Tina Turner hätte ihren Spaß an diesem Duell. Golem Arcana setzt auf schnelle Action, strategischen Anspruch und einen kinderleichten Einstieg mithilfe der kostenlosen App-Unterstützung. Golem Arcana aus dem Hause Pegasus Spiele war auf der Spiel’15 einer der für mich interessantesten Titel – auch, weil Brettspiele mit App-Unterstützung entgegen dem erwarteten Trend nur in kleiner Zahl auf den Internationalen Spieltagen in Essen vertreten waren. Umso mehr lohnt sich ein genauerer Blick auf den Brettspiel-Hybriden, der nicht nur mit seinen optisch hübschen Figuren punkten kann. Zwei gehen rein, einer geht raus!
Erwecke den Golem
Erwecke den Golem in dir und zeig deinem Gegner wo es lang geht: So könnte man die Hintergrundgeschichte von Golem Arcana mit knappen Worten übergehen und sich direkt in das erste Gefecht stürzen. Der 2-Fronten-Krieg ist kein neues Erzählelement und auch Titanen hat es schon haufenweise gegeben. Interessant an der Story sind allerdings die „Ancient Ones“ und mächtige Artefakte, die Golem Arcana zu einem Story-Hybriden werden lassen, der verschiedene Elemente gekonnt zu einer eigenen Marke kombiniert. Der wahre Held von Golem Arcana ist jedoch ein unscheinbarer Plastikstift, der die TDIs in den Figurensockeln ausliest. TDI steht für „Tabletop Digital Interface“ und der Plastikstift heißt im Fachjargon ganz stylisch „Stylus“. In Verbindung mit der kostenlosen App, können die Duellanten sich vollends auf ihre Spieltaktik konzentrieren. Die Spielauswertung übernimmt die App und macht dabei einen wirklich guten Job. Zudem dient die Application als „Direct-Action-Anleitung“ und macht langes Regelheftlesen obsolet.
Ausgepackt und aufgestellt, sehen die Golems auf dem Spielbrett wirklich toll aus. Die Figuren sind detailliert, farbenfroh und aufwendig gestaltet. Echte Tabletop-Strategen würden sich Figuren zum selbst anmalen wünschen, doch Golem Arcana setzt bewusst auf einsatzbereite Titanen, um auch Einsteiger des Genres anzusprechen. Golem Arcana schlägt so nicht nur gekonnt die Brücke zwischen klassischen Tabletop und digitalem Spielpaket, sondern macht Beginnern ein gesamtes Brettspielgenre schmackhaft. Wer Blut geleckt hat, wird seinen Weihnachtswunschzettel sicher noch umschreiben.
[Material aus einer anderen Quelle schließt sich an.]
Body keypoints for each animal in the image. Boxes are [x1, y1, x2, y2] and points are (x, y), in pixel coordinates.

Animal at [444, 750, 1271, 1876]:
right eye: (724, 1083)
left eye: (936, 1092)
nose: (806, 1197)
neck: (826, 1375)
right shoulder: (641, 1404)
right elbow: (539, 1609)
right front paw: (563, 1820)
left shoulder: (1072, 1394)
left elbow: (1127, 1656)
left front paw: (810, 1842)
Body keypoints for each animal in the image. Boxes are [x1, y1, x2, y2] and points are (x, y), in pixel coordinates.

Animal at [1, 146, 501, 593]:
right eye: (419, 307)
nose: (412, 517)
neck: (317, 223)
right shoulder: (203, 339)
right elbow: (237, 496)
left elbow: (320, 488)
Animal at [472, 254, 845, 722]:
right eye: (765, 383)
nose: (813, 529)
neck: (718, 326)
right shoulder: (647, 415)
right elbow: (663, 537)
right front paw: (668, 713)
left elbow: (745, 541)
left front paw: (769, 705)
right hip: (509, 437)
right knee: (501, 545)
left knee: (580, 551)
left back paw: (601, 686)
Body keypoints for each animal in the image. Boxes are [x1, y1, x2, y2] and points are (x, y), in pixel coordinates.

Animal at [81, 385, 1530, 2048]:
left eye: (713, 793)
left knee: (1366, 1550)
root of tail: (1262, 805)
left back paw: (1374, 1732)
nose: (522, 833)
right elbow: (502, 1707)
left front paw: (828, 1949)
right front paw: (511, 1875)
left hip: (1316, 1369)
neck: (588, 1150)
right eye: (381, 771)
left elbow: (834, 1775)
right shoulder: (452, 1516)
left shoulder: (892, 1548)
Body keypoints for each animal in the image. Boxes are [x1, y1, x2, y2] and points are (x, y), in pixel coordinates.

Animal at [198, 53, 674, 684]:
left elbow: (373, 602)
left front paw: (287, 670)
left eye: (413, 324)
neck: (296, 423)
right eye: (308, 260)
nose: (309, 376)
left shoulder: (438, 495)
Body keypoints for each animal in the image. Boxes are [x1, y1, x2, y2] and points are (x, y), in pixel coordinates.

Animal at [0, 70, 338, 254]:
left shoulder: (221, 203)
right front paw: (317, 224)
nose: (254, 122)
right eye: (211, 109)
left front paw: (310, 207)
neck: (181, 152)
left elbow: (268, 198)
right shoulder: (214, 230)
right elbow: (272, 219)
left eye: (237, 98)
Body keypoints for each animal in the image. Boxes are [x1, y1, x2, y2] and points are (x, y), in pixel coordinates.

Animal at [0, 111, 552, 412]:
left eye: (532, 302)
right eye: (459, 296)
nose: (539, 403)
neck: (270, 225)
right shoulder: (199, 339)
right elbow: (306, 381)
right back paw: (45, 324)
Tutorial Videos erklären den Spielern die Grundlagen und führen sie schrittweise an Golem Arcana heran. Das gelingt gut, was jedoch nicht zuletzt am vergleichsweise simplen Regelwerk liegt. Der Stylus ist übrigens zentraler Bestandteil des Spielablaufs und kommt nicht nur hin und wieder zum Einsatz. In Verbindung mit der App werden Spielmöglichkeiten aufgezeigt und Auswertungen präsentiert. Alles ansehnlich und grafisch nett – ohne jedoch übertrieben auf reine Effekthascherei zu setzen. Die Wahrnehmung der App-Unterstützung ist dabei Geschmackssache: Einige Spieler sehen die App als großartige Hilfe, andere verstehen die „Computerisierung“ des analog funktionierenden Tabletop-Genres eher als Ablenkung. Und in der Tat gibt es Spielmomente in denen wir mehr mit dem Stift und der App beschäftigt waren, als mit strategischen Gedanken an einen möglichen Spielzug. Der Einfluss der Application ist vielleicht zu groß und erfahrene Brettspieler beschleicht das Gefühl, Golem Arcana würde auch als reines Digitalformat funktionieren – ohne Spielbrett, nur mit Tablet.
Golem Arcana ist insbesondere für Einsteiger ein echtes Juwel. So leicht, so schnell und so praxisnah gestaltet sich der Einstieg ins Tabletop-Segment selten. Und wer nach einigen kurzweiligen Partien Golem Arcana mehr will, der kauft sich zunächst eine der kleinen Erweiterungen für Golem Arcana oder steigt um auf Warhammer, Herr der Ringe oder beispielsweise Star Wars Imperial Assault.